- YOUR INSTRUCTIONS -
Locate the lines of the listing below that hold "size", then copy each of them.

:: GIVEN RECORDS

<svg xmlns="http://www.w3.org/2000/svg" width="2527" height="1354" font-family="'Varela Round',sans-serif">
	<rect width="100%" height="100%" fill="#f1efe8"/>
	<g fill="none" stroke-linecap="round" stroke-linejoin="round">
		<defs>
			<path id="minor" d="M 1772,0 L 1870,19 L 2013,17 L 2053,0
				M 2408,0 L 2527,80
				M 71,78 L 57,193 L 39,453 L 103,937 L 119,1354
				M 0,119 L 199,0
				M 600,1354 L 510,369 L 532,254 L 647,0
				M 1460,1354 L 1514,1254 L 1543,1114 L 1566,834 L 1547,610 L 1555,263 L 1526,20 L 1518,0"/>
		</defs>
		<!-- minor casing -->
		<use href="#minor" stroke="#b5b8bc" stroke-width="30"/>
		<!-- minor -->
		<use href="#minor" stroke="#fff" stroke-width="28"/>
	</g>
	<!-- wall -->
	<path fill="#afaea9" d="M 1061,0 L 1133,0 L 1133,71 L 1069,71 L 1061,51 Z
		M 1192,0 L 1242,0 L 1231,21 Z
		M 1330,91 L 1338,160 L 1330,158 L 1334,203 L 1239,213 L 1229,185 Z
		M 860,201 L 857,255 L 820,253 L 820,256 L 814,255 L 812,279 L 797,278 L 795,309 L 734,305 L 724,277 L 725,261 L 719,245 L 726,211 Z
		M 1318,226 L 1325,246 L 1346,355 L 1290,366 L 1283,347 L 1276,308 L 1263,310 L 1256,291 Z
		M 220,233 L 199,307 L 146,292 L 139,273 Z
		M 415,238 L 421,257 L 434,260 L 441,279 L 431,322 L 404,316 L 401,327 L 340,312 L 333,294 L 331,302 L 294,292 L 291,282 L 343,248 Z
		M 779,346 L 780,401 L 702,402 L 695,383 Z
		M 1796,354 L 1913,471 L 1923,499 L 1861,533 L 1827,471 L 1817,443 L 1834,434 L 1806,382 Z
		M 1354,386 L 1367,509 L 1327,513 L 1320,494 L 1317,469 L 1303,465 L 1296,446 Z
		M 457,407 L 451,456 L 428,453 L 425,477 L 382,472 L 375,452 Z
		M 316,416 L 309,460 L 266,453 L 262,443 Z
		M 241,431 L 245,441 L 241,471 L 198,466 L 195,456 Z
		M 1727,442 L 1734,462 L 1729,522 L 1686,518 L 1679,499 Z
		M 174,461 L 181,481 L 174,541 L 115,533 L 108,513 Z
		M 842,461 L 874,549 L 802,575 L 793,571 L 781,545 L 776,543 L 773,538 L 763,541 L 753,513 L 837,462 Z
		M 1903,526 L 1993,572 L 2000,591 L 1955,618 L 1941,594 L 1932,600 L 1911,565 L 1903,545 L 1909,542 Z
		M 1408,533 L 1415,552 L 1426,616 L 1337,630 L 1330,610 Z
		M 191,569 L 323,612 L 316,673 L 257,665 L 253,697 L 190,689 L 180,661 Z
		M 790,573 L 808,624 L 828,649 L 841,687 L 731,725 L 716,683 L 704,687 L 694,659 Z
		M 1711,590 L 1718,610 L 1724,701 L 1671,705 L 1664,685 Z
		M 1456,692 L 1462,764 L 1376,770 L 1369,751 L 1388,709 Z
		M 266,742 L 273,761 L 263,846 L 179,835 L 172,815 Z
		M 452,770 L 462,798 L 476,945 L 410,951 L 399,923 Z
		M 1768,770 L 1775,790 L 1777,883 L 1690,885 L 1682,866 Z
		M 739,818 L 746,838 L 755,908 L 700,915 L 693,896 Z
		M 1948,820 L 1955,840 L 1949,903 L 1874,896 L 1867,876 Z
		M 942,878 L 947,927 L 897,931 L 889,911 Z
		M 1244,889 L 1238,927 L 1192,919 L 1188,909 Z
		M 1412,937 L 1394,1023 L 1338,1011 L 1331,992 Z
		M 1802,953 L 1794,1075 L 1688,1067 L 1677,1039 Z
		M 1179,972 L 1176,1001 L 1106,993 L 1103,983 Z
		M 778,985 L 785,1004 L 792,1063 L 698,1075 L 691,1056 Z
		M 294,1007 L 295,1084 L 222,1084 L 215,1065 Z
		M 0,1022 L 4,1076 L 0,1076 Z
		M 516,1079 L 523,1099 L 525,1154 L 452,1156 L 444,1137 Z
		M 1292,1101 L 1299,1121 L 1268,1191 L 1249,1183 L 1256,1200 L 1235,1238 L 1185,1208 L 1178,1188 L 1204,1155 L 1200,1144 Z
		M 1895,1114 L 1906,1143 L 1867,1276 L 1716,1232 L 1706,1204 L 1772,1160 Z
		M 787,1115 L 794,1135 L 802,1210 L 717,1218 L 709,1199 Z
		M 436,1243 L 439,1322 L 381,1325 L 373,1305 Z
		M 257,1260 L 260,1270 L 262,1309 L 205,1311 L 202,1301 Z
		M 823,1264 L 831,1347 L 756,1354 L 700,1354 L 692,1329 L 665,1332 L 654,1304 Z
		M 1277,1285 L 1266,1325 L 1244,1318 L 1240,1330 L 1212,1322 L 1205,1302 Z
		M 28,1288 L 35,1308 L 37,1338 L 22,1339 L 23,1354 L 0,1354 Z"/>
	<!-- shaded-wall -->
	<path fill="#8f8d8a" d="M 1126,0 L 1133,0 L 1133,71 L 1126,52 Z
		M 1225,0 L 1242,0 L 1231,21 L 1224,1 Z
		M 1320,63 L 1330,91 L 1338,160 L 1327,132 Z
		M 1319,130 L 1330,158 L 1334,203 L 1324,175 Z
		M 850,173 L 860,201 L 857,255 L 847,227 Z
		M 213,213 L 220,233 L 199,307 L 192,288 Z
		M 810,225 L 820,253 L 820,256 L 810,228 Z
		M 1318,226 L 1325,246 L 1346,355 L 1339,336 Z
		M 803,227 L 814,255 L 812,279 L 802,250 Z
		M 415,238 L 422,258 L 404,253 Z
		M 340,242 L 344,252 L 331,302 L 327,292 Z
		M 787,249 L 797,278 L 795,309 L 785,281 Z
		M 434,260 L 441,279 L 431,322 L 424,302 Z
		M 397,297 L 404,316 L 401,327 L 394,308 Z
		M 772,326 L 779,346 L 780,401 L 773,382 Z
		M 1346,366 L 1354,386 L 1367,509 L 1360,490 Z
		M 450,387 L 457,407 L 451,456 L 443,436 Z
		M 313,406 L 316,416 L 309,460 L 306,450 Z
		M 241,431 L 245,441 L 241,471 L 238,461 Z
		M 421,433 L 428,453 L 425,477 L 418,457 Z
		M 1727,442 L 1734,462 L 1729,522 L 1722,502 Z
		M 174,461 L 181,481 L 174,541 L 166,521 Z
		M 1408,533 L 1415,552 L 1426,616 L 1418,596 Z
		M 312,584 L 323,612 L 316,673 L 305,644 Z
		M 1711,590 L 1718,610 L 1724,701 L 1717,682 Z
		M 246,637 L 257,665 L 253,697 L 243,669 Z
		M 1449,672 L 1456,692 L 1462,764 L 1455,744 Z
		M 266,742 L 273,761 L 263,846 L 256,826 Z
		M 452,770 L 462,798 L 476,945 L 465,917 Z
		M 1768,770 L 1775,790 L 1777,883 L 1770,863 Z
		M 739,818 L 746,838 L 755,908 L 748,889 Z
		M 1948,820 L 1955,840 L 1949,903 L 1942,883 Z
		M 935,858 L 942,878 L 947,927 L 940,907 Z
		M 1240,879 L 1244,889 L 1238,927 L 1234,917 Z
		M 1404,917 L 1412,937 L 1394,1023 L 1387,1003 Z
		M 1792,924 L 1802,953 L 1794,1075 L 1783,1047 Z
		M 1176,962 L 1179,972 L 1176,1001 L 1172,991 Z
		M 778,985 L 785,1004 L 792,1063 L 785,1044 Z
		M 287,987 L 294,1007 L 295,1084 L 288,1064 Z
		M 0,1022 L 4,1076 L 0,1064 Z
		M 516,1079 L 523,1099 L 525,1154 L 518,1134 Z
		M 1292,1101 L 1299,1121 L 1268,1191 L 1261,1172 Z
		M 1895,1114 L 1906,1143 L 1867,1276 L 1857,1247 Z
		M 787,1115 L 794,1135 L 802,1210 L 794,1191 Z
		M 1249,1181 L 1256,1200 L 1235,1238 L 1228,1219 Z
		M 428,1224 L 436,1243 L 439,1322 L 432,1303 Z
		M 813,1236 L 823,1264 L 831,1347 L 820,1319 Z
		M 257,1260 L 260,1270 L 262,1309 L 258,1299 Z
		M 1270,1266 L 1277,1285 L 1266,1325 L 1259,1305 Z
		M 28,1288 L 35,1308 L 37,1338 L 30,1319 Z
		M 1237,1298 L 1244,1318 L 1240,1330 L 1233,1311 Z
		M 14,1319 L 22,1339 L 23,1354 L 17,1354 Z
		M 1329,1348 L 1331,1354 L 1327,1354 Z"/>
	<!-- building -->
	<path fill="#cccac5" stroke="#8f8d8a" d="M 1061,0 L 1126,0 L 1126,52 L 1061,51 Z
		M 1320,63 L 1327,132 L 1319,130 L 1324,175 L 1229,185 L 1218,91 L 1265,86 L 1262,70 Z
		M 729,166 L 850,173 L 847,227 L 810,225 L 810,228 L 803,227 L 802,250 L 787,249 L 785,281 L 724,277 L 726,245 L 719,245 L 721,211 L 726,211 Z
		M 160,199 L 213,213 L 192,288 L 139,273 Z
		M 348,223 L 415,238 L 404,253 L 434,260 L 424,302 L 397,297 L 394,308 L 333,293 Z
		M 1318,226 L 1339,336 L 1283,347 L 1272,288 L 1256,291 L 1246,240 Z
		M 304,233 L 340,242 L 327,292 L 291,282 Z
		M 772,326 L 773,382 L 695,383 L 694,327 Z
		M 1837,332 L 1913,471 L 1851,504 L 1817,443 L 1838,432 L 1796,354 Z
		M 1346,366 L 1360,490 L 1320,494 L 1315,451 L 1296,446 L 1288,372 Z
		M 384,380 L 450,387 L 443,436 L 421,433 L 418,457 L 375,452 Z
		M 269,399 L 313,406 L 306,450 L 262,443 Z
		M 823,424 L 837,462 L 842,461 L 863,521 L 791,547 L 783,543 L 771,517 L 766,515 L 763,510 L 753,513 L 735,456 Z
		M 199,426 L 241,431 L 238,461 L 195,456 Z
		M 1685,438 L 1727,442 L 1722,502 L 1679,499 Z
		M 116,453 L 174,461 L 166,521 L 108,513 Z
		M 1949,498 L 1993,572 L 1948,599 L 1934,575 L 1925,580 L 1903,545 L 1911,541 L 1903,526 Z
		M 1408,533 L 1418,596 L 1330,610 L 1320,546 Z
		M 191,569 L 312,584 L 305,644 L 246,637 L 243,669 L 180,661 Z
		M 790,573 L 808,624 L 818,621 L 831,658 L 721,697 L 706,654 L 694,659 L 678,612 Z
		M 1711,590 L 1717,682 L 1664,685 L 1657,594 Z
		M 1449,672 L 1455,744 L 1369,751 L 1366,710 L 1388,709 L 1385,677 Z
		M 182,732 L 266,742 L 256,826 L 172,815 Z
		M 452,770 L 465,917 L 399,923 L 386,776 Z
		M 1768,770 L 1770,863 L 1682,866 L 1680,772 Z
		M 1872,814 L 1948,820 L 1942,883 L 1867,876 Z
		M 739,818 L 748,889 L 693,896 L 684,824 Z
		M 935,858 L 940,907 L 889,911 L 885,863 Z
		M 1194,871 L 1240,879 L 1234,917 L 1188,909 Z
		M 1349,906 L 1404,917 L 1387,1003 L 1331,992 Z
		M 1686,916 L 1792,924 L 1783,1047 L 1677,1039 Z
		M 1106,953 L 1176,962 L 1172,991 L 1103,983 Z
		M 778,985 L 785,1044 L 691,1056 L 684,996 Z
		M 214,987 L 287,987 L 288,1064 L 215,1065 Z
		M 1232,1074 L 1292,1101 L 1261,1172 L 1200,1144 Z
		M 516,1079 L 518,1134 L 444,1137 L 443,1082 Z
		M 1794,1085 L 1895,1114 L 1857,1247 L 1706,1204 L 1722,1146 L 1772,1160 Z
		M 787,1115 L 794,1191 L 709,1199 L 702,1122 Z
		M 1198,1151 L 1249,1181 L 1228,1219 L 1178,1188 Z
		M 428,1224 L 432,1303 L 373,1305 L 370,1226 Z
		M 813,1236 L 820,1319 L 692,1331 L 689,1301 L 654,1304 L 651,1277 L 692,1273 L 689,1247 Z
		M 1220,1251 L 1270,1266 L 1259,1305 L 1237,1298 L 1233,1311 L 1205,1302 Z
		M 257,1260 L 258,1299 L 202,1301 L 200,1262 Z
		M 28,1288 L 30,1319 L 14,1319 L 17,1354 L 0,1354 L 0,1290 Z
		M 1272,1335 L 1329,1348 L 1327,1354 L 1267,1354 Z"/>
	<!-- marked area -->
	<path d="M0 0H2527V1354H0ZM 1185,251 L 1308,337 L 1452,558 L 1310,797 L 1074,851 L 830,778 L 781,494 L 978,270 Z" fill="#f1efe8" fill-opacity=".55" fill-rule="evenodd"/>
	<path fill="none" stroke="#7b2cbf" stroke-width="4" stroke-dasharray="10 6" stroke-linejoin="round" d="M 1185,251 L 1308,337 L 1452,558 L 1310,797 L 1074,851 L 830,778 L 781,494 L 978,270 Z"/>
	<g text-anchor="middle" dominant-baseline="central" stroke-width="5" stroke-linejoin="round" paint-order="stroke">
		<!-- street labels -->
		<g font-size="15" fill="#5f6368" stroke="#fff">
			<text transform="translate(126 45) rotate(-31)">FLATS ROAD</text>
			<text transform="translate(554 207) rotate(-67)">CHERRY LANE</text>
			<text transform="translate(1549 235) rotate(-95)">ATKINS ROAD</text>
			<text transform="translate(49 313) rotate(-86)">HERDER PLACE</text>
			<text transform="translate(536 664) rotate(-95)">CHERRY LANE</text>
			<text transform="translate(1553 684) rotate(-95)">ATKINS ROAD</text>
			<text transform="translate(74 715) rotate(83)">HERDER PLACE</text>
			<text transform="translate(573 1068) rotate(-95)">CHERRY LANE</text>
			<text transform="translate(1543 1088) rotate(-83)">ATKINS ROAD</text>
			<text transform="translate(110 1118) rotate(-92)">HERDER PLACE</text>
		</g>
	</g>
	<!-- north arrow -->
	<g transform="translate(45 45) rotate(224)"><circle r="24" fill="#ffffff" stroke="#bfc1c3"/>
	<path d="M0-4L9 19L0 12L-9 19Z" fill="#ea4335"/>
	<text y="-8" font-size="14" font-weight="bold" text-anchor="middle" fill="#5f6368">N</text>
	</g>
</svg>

::::

- TASK RESULT -
		<g font-size="15" fill="#5f6368" stroke="#fff">
	<text y="-8" font-size="14" font-weight="bold" text-anchor="middle" fill="#5f6368">N</text>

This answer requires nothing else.